PROBLEM – Report every line of the records that includes the word "lawyer".

[Excerpts from a dataset]
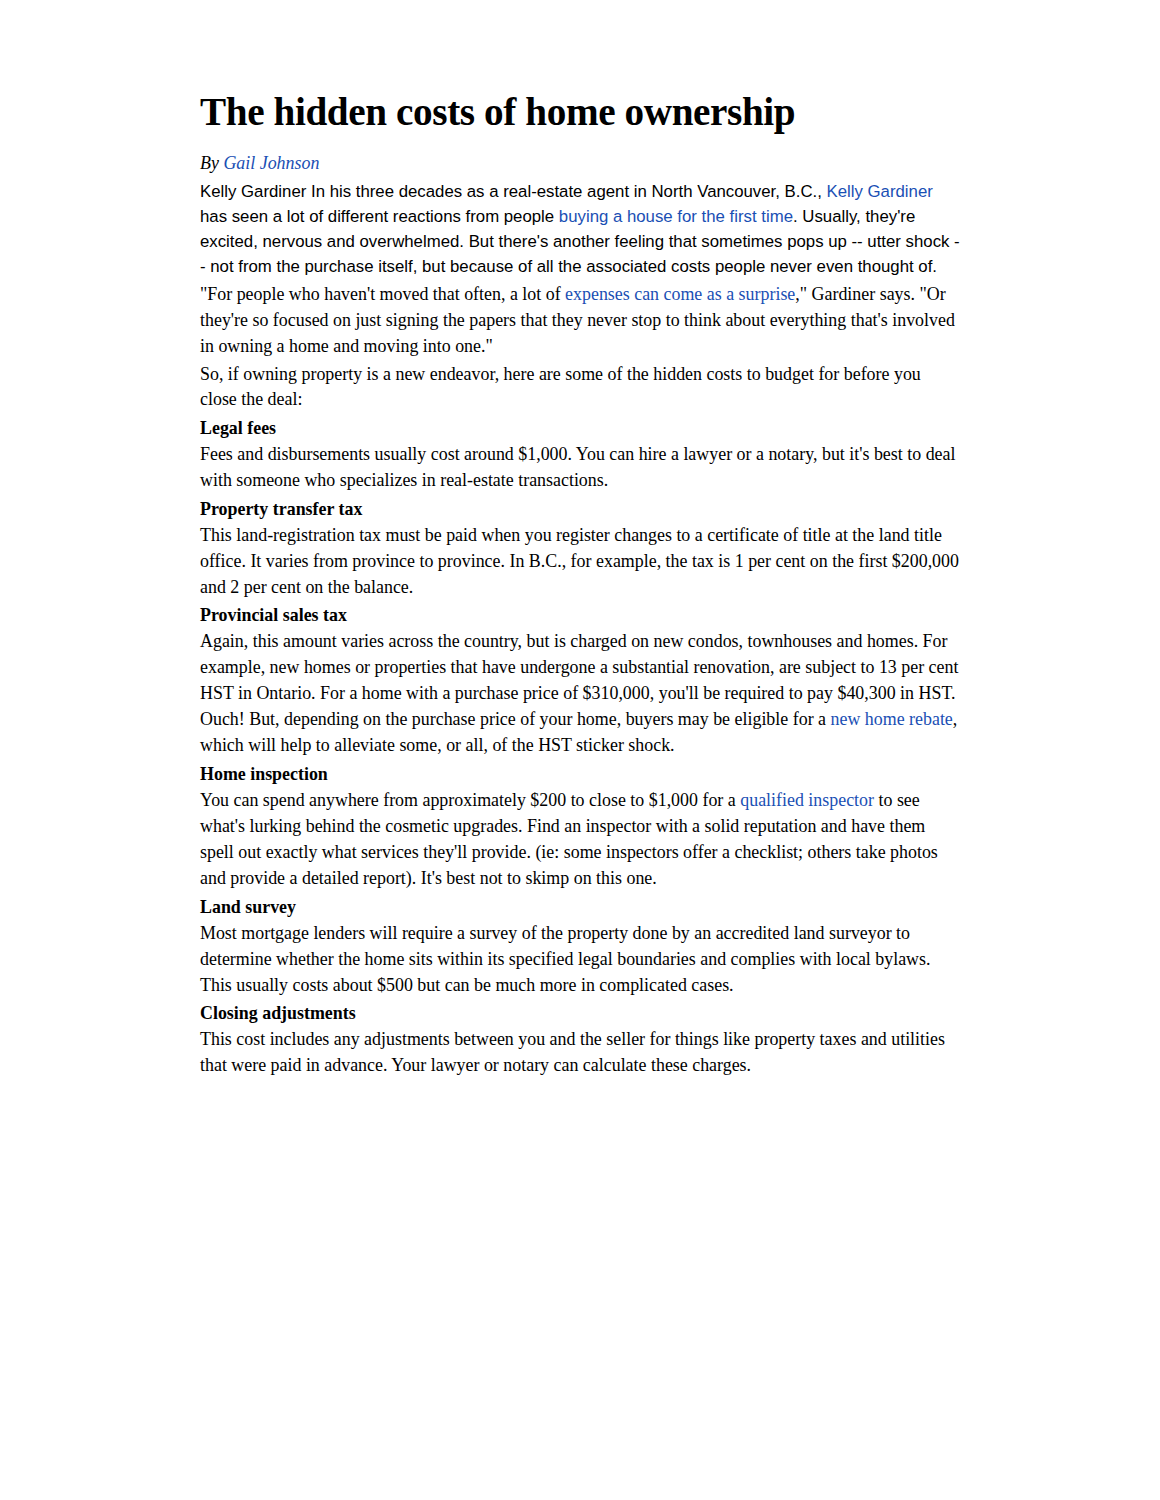The hidden costs of home ownership
By Gail Johnson
Kelly Gardiner In his three decades as a real-estate agent in North Vancouver, B.C., Kelly Gardiner has seen a lot of different reactions from people buying a house for the first time. Usually, they're excited, nervous and overwhelmed. But there's another feeling that sometimes pops up -- utter shock -- not from the purchase itself, but because of all the associated costs people never even thought of.
"For people who haven't moved that often, a lot of expenses can come as a surprise," Gardiner says. "Or they're so focused on just signing the papers that they never stop to think about everything that's involved in owning a home and moving into one."
So, if owning property is a new endeavor, here are some of the hidden costs to budget for before you close the deal:
Legal fees
Fees and disbursements usually cost around $1,000. You can hire a lawyer or a notary, but it's best to deal with someone who specializes in real-estate transactions.
Property transfer tax
This land-registration tax must be paid when you register changes to a certificate of title at the land title office. It varies from province to province. In B.C., for example, the tax is 1 per cent on the first $200,000 and 2 per cent on the balance.
Provincial sales tax
Again, this amount varies across the country, but is charged on new condos, townhouses and homes. For example, new homes or properties that have undergone a substantial renovation, are subject to 13 per cent HST in Ontario. For a home with a purchase price of $310,000, you'll be required to pay $40,300 in HST. Ouch! But, depending on the purchase price of your home, buyers may be eligible for a new home rebate, which will help to alleviate some, or all, of the HST sticker shock.
Home inspection
You can spend anywhere from approximately $200 to close to $1,000 for a qualified inspector to see what's lurking behind the cosmetic upgrades. Find an inspector with a solid reputation and have them spell out exactly what services they'll provide. (ie: some inspectors offer a checklist; others take photos and provide a detailed report). It's best not to skimp on this one.
Land survey
Most mortgage lenders will require a survey of the property done by an accredited land surveyor to determine whether the home sits within its specified legal boundaries and complies with local bylaws. This usually costs about $500 but can be much more in complicated cases.
Closing adjustments
This cost includes any adjustments between you and the seller for things like property taxes and utilities that were paid in advance. Your lawyer or notary can calculate these charges.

WRITTEN RESPONSE –
Fees and disbursements usually cost around $1,000. You can hire a lawyer or a notary, but it's best to deal with someone who specializes in real-estate transactions.
This cost includes any adjustments between you and the seller for things like property taxes and utilities that were paid in advance. Your lawyer or notary can calculate these charges.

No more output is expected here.